Bank Indonesia (BI), one of the first central banks to meet after the Fed’s lift-off, said the room to ease “is more open” than previously as macroeconomic conditions are improving.
The central bank left the key rate at 7.50 percent, where it’s been since February.
Rangga Cipta, economist at Samuel Sekuritas in Jakarta, said that BI “may start to ease in January, especially after seeing global reaction after the Fed hike is all good here”.
BI has come under pressure from Vice-President Jusuf Kalla to cut the benchmark to aid the weakest growth in six years, but it has maintained that the priority is promoting stability and aiding the rupiah, which has weakened almost 12 percent against the dollar this year.
Some analysts have worried that as soon as Fed hikes begin, Indonesia could see capital outflows that further hurt the rupiah.
But on Thursday, the rupiah bucked the trend in much of Asia and rose 0.4 percent, ending the day at 14,005. The stock market benchmark rose 1.6 percent.

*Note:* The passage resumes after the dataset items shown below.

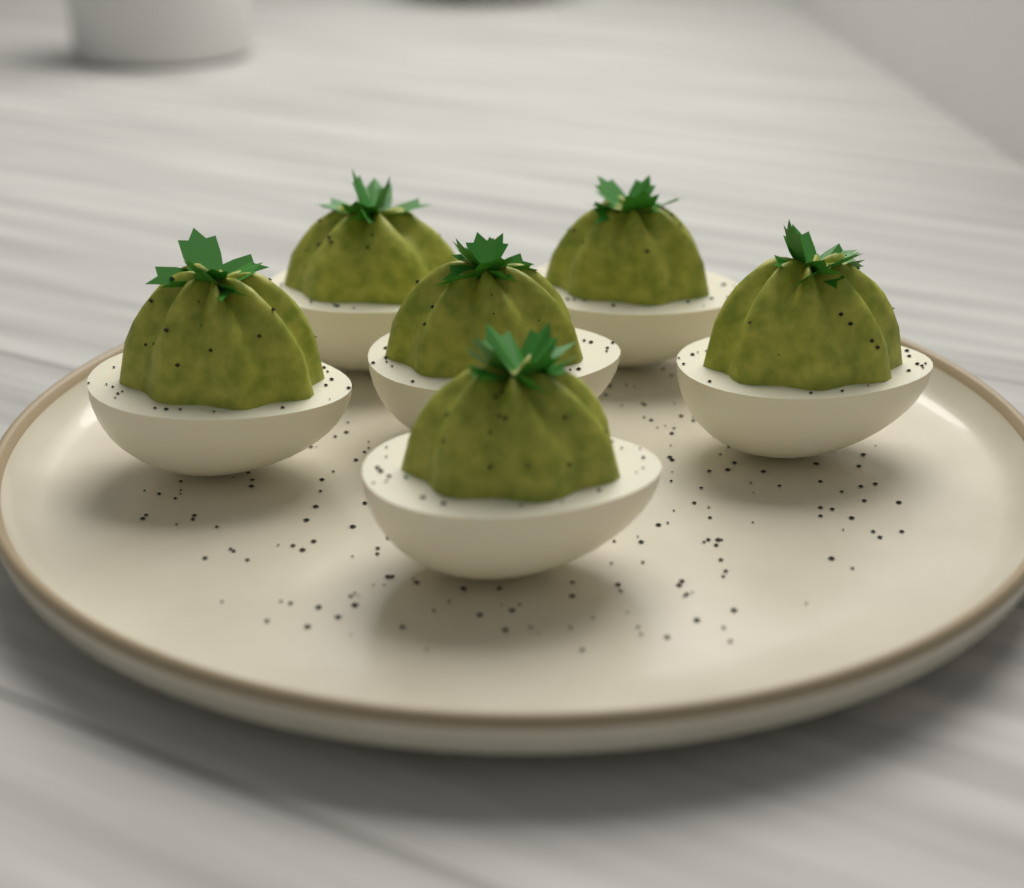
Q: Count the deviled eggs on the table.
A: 6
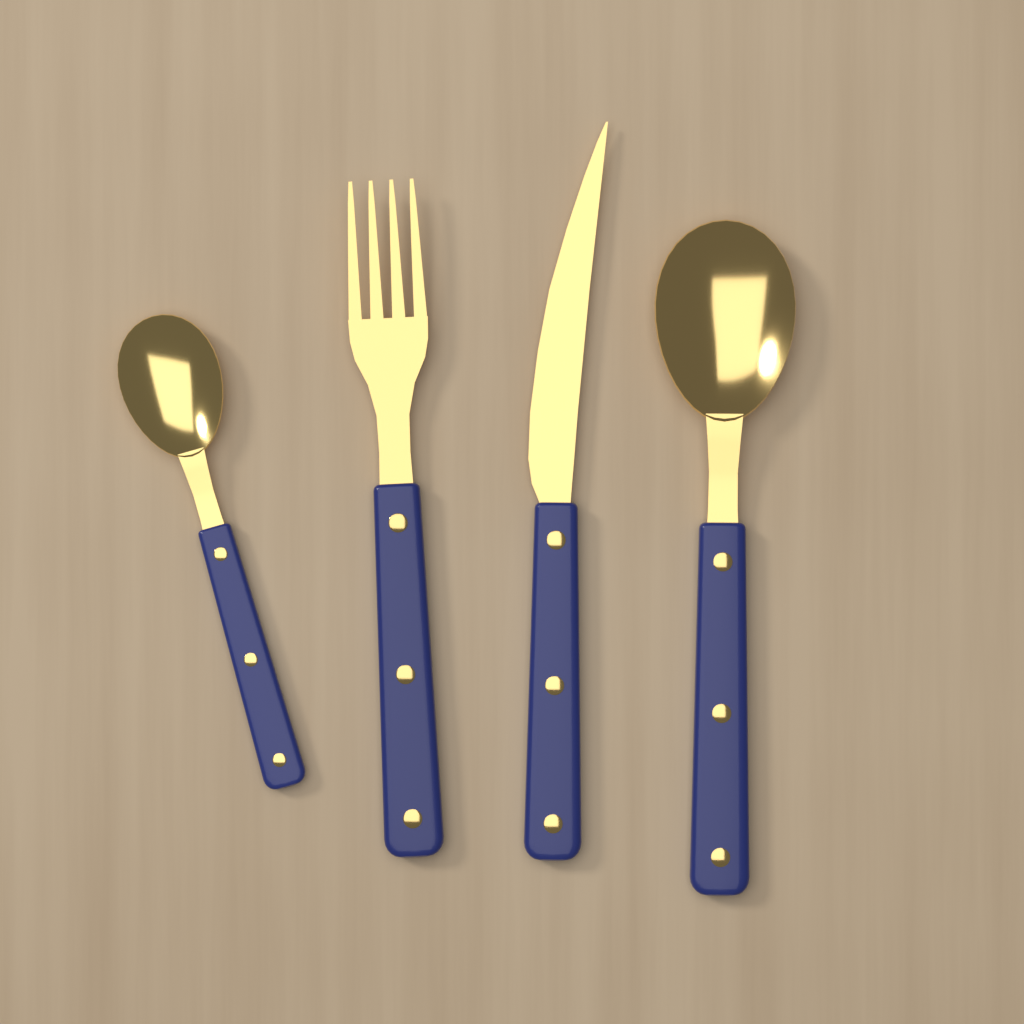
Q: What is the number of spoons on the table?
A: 2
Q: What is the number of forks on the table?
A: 1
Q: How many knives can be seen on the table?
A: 1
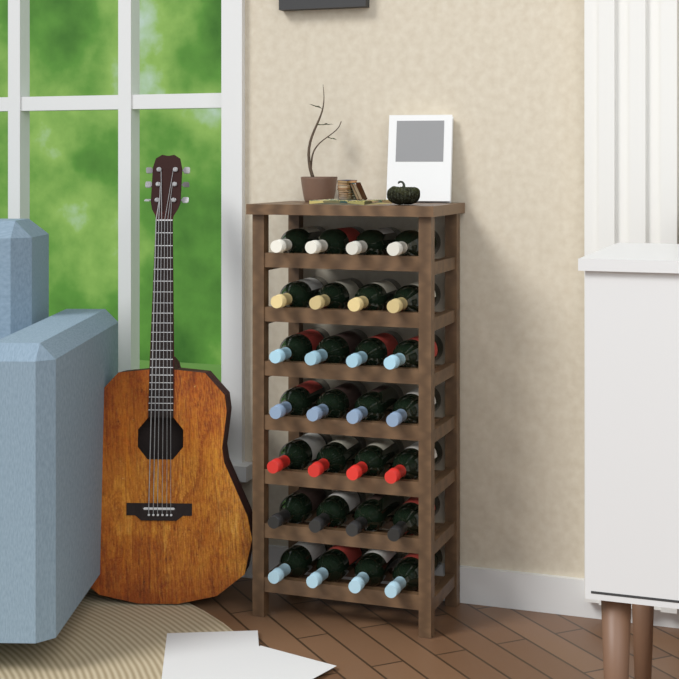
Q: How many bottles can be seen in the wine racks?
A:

BI’s policy announcement came after Jakarta markets were closed for the day.
Capital Economics said it expects the rupiah to stabilise against the dollar in the coming year, and a more stable rupiah “should open the door for BI to cut interest rates”.
Juda Agung, BI’s executive director for monetary and economic policy, said it could ease policy “through a quantitative move or through interest rate. Both will be under our consideration in January.”
For sure, the central bank sees plenty of external risks to keep monitoring. It cited China’s economic slowdown as one, and Agung said the Fed might raise its main rate by 100 basis points in 2016.
In November, BI cut banks’ reserve requirement ratio, an easing move intended to free up some liquidity in the market. It refrained from cutting the main rates to avoid triggering outflows.
Pressure on Indonesia from inflation has fallen significantly. Earlier this year, the annual rate was above 7 percent and BI now expects it to be below 3 percent at the end of the year.
Indonesia’s 2015 economic growth is expected to be 4.8 percent, the lowest since 2009. BI said growth should pick up next year to 5.2-5.6 percent.